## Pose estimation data
***

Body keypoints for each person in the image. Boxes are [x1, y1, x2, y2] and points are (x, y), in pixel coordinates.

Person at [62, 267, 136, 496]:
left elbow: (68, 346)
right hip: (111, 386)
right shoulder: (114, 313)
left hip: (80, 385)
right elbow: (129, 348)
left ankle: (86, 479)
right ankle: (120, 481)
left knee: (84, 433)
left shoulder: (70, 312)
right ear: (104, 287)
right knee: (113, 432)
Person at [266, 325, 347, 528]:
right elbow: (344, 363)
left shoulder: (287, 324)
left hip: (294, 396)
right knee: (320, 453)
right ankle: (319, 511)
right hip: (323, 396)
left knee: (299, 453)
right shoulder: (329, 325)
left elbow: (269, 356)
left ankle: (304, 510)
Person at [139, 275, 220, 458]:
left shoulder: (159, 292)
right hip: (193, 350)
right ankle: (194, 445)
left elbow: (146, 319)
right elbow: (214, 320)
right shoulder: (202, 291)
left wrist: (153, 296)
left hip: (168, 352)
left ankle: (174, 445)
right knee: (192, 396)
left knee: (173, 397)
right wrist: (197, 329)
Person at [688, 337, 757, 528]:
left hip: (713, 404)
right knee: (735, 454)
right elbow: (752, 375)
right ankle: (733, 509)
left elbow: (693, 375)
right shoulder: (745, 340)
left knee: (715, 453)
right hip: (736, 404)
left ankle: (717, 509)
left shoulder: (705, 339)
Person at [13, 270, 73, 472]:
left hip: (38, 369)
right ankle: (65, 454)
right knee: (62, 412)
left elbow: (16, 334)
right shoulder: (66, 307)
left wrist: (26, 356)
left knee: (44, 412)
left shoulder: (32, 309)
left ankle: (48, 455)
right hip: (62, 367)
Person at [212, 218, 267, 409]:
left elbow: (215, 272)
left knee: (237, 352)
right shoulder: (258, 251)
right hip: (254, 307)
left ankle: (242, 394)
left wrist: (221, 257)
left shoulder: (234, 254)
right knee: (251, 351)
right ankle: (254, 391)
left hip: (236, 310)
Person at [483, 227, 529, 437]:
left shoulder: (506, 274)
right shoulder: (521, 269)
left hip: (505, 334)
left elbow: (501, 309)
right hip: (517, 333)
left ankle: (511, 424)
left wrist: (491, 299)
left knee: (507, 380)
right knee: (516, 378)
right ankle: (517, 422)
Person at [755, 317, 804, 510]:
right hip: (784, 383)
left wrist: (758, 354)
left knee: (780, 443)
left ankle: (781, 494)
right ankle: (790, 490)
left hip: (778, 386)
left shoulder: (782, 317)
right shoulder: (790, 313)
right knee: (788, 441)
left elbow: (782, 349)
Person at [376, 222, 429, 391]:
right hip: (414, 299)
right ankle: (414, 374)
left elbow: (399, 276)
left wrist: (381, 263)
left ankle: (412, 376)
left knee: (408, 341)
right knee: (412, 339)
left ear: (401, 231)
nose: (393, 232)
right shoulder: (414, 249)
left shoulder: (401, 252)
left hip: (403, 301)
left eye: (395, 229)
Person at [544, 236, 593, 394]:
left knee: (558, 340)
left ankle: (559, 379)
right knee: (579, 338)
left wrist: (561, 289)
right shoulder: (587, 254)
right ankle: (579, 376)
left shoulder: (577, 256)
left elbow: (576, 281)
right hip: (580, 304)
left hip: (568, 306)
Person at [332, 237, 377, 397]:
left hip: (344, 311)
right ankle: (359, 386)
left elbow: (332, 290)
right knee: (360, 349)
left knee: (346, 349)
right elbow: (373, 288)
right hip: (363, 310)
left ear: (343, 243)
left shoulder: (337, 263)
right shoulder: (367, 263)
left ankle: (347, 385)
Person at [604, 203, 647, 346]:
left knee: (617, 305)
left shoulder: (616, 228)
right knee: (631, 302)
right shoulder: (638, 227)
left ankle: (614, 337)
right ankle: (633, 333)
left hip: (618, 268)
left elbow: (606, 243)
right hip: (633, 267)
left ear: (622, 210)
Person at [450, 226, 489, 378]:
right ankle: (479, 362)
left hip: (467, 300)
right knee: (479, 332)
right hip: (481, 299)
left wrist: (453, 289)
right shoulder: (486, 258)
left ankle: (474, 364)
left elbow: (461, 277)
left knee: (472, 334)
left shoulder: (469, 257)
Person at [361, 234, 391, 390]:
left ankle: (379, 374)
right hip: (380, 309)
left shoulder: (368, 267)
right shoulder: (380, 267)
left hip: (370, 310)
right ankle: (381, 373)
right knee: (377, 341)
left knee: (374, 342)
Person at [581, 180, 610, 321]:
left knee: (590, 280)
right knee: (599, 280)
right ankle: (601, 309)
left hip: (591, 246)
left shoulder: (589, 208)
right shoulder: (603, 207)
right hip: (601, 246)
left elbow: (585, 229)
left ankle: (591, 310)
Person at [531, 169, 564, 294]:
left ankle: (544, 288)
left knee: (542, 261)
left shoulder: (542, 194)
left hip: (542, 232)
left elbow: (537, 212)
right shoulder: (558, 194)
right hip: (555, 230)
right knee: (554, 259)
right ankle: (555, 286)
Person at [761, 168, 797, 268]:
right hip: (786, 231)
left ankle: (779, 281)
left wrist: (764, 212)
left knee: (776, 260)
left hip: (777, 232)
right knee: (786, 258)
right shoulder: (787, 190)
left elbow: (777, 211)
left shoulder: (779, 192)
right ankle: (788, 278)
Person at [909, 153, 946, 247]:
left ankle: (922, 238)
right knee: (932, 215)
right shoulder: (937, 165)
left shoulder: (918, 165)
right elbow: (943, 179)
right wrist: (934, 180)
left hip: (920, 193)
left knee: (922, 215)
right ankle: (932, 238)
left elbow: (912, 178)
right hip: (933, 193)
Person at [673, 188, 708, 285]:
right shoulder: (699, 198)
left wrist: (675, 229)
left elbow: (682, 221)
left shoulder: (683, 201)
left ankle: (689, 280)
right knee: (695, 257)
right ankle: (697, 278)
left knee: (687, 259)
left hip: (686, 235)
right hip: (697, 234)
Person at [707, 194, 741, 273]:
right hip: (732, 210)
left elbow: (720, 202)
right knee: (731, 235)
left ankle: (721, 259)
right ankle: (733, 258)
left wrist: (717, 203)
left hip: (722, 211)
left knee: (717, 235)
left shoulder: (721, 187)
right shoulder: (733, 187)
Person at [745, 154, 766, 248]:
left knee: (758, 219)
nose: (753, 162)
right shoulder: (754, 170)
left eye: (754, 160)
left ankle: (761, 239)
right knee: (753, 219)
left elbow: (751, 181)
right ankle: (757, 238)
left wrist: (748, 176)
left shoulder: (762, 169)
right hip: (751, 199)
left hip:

***

Write out exactly the lines from the one containing "right shoulder: (699, 198)" through the end of the data, both included. Add nothing else.

## Result of this task
right shoulder: (699, 198)
left wrist: (675, 229)
left elbow: (682, 221)
left shoulder: (683, 201)
left ankle: (689, 280)
right knee: (695, 257)
right ankle: (697, 278)
left knee: (687, 259)
left hip: (686, 235)
right hip: (697, 234)
Person at [707, 194, 741, 273]:
right hip: (732, 210)
left elbow: (720, 202)
right knee: (731, 235)
left ankle: (721, 259)
right ankle: (733, 258)
left wrist: (717, 203)
left hip: (722, 211)
left knee: (717, 235)
left shoulder: (721, 187)
right shoulder: (733, 187)
Person at [745, 154, 766, 248]:
left knee: (758, 219)
nose: (753, 162)
right shoulder: (754, 170)
left eye: (754, 160)
left ankle: (761, 239)
right knee: (753, 219)
left elbow: (751, 181)
right ankle: (757, 238)
left wrist: (748, 176)
left shoulder: (762, 169)
right hip: (751, 199)
left hip:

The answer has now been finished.